Labour leader Jeremy Corbyn‘s team repeatedly interfered in disciplinary cases relating to anti-Semitism, the BBC reveals in a new documentary quoting Labour whistleblowers.
Corbyn was personally copied into emails in which Jennie Formby, the party’s general secretary, appeared to promise to interfere in a case involving an activist who had claimed Jews were responsible for the slave trade, the documentary on the network’s “Panorama” program reveals.
In another case, Seumas Milne, Corbyn’s director of communications, told party staff they were “muddling up political disputes with racism” and said Labour needed to “review where and how we’re drawing the line.”
The documentary contains evidence from eight whistleblowers, including four who are breaking non-disclosure agreements to speak out. Many of the former staffers had direct responsibility for dealing with cases of alleged anti-Semitism.
One former investigator, Dan Hogan, said that in a number of cases staff members appointed by Formby “overruled us and downgraded what should’ve been a suspension to just an investigation or worse to just a reminder of conduct, effectively a slap on the wrist.”
Labour disciplinary investigations are supposed to be independent of the party leadership, but former party officials told the BBC that there had been increasing levels of intervention since Corbyn became leader in 2015.
Labour denied that Corbyn’s team had intervened in disciplinary cases, saying the claims had been made by “disaffected former officials...who have always opposed Jeremy Corbyn’s leadership”.

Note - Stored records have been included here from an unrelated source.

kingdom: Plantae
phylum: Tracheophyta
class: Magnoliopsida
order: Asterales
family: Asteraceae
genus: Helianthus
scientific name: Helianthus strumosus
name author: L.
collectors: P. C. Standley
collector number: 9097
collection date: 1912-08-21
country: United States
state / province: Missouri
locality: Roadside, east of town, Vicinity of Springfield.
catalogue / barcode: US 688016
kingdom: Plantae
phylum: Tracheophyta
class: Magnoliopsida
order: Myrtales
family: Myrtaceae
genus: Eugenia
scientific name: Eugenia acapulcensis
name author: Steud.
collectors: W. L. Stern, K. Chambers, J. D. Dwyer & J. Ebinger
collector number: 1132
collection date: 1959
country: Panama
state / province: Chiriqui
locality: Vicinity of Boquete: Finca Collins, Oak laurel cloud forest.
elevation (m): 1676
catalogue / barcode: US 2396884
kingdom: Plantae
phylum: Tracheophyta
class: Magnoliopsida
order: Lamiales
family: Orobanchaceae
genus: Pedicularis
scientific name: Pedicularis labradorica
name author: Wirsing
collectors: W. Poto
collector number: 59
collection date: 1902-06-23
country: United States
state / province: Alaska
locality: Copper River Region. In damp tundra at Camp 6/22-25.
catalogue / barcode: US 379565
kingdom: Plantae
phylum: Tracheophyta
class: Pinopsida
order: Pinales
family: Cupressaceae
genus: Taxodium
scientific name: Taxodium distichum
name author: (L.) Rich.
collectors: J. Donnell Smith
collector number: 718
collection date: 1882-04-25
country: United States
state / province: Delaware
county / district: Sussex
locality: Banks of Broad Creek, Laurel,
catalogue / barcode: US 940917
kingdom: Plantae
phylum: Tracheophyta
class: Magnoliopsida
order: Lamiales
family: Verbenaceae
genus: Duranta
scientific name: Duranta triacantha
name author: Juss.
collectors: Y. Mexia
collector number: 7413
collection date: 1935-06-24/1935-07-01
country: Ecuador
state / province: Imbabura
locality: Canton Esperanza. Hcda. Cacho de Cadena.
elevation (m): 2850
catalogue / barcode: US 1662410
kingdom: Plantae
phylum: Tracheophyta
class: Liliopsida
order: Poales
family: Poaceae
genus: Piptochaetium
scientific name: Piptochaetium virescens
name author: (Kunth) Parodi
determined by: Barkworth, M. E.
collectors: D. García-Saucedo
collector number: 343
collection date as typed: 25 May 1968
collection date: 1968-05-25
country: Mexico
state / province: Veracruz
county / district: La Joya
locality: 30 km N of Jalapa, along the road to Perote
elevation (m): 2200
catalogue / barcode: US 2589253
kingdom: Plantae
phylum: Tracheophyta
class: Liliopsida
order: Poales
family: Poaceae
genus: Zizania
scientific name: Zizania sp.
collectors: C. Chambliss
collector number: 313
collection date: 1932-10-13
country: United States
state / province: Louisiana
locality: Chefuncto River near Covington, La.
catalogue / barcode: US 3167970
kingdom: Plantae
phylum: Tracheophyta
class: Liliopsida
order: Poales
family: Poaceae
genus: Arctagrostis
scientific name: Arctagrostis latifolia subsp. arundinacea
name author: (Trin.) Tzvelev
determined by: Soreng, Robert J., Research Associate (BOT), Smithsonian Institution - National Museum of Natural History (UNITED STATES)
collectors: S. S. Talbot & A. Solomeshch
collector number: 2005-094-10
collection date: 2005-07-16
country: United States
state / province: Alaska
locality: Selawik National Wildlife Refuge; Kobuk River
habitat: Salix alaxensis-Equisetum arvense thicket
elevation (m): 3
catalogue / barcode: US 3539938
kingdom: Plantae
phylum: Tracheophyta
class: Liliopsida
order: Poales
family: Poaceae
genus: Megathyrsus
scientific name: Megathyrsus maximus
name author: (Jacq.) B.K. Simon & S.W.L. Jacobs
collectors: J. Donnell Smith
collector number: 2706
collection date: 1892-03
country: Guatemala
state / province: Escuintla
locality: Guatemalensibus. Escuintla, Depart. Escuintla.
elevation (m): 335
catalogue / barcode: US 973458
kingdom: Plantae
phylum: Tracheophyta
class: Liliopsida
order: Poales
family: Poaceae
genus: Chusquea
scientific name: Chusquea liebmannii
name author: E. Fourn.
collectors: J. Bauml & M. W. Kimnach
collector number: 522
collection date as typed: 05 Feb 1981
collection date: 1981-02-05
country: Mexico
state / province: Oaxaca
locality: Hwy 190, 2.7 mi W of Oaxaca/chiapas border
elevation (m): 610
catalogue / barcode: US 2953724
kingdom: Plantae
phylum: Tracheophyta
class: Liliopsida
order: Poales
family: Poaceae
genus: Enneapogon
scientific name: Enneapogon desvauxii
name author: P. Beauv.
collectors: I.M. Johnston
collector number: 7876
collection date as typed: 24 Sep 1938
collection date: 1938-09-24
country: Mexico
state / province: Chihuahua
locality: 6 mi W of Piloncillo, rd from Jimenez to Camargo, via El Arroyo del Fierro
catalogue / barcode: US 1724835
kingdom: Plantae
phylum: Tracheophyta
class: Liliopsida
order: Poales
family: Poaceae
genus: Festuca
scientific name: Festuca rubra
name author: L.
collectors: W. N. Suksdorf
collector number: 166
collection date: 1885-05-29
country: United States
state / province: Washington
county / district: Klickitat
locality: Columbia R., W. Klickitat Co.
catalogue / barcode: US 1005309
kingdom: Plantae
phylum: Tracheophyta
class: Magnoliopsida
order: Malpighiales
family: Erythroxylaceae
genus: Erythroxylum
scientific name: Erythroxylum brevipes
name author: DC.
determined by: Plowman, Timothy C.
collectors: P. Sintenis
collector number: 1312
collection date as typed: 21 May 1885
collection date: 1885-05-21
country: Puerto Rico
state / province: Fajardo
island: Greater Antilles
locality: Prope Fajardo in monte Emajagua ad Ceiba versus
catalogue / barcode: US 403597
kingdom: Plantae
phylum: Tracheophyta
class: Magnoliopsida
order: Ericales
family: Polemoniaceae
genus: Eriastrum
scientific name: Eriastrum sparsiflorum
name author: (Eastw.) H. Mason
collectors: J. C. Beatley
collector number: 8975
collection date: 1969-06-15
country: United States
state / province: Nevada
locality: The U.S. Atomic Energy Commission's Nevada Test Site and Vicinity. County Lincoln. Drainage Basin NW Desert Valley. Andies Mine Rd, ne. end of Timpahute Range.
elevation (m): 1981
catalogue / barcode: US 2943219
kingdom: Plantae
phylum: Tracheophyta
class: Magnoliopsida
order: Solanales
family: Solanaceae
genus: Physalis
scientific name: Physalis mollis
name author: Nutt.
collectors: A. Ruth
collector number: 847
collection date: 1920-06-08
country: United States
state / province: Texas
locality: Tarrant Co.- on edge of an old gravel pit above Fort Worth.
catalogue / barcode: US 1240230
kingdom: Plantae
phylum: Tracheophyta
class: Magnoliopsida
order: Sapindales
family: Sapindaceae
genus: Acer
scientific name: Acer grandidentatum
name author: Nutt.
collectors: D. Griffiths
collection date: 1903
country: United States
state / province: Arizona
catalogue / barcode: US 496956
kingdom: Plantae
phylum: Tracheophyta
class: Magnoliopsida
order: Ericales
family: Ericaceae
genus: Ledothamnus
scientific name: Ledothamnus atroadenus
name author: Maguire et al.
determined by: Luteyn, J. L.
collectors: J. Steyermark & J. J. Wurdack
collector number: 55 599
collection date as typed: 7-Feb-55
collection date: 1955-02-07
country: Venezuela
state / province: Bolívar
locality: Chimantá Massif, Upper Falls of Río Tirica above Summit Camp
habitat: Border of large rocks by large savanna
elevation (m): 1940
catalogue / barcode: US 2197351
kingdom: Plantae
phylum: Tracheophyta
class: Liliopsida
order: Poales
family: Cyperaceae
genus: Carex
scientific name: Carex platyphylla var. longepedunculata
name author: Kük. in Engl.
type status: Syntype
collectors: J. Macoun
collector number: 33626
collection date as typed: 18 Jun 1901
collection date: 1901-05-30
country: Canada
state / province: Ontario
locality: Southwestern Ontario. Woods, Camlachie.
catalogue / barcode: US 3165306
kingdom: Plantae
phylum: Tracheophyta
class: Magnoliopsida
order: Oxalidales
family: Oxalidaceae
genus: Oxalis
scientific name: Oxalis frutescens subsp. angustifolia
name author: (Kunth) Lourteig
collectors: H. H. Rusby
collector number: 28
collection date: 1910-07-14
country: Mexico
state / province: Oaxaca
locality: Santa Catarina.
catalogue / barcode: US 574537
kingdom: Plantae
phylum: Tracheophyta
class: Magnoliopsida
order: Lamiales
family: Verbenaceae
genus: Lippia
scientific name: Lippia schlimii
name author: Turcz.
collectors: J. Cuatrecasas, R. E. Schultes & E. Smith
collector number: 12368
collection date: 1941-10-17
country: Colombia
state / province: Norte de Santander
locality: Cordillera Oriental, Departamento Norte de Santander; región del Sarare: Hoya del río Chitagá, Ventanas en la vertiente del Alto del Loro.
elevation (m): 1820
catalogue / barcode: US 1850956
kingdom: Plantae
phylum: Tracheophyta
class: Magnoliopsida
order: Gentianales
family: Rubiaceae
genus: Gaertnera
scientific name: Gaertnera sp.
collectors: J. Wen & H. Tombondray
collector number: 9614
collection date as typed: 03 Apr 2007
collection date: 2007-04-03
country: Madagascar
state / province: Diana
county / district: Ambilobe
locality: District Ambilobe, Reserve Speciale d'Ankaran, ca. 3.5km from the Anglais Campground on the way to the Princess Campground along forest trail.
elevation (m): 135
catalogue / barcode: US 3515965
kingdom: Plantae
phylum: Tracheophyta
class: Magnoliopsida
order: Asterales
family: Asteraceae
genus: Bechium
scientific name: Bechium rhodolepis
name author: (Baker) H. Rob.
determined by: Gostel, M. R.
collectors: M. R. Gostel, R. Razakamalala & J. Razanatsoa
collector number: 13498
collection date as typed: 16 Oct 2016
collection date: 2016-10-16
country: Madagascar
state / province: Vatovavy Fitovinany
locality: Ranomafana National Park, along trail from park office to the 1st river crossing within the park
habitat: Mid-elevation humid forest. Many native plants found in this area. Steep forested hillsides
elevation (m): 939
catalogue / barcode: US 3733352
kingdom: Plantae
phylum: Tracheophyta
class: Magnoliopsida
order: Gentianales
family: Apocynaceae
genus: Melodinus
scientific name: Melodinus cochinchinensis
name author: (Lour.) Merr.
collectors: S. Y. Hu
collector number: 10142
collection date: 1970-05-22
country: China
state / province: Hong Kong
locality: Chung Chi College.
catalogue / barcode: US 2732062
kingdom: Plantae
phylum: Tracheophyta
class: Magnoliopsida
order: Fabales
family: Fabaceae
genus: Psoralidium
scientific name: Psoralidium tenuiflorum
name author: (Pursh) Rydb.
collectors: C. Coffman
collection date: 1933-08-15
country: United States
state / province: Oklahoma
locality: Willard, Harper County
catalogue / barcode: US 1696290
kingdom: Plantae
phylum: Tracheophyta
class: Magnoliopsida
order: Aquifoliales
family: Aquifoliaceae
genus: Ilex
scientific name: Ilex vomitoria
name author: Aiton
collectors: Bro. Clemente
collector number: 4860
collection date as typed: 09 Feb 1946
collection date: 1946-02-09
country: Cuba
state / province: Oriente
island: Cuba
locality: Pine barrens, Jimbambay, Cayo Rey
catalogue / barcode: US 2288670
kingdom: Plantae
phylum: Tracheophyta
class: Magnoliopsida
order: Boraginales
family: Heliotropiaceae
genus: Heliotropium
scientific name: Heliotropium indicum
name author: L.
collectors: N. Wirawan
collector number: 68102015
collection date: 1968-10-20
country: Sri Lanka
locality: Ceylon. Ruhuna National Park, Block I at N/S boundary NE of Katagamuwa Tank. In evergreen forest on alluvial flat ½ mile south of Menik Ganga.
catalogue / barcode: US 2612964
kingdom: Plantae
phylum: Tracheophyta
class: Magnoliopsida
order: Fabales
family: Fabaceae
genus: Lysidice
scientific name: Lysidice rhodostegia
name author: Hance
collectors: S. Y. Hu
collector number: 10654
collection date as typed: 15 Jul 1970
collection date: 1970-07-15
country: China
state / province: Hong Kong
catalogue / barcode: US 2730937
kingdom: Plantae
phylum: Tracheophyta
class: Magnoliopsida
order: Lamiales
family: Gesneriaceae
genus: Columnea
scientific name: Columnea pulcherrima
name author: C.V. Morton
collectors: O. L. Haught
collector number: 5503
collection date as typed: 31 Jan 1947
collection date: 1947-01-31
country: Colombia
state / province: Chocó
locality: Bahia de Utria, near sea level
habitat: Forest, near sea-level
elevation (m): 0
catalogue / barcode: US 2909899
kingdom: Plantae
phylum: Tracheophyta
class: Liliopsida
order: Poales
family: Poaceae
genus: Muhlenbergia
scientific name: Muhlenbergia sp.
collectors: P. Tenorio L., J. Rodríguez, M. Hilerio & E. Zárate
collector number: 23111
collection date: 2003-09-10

A Labour spokesperson said in response, “This is a staff resourcing matter. Staff have been seconded into GLU (the Governance and Legal Unit) at various times and from a variety of different departments in the organization.”“These staff were always under the management of GLU staff while carrying out this administrative work. This in no way contradicts the separation of functions within the organization and it does not contradict the party’s position that the complaints process operate independently of the Leader’s Office,” added the spokesperson.
On allegations of interference, the party insisted, “The Leader’s Office did not intervene. These former disaffected employees sought the view of staff in the Leader’s Office, which was compiled with in good faith.”
"These disaffected former officials include those who have always opposed Jeremy Corbyn’s leadership, worked to actively undermine it, and have both personal and political axes to grind. It is simply untrue to say that there were any significant number of disagreements about what constituted anti-Semitism," it added.
Dozens of Labour members have been suspended over their anti-Semitic statements in recent years.
In May, Britain’s Equality and Human Rights Commission, the country’s foremost government watchdog on racism, launched an investigation into Labour’s anti-Semitism problem.
Corbyn himself has been accused of holding anti-Semitic views by senior UK Jewish leaders. Corbyn has also been criticized for calling Hamas and Hezbollah his "friends" and for outright refusing to condemn those two terrorist organizations despite being urged to do so by local Jewish groups.
Much of the criticism against Corbyn is over his playing down the anti-Semitism in his party and alienating Jews, but he insists he is not an anti-Semite and claims he has opposed it his entire life.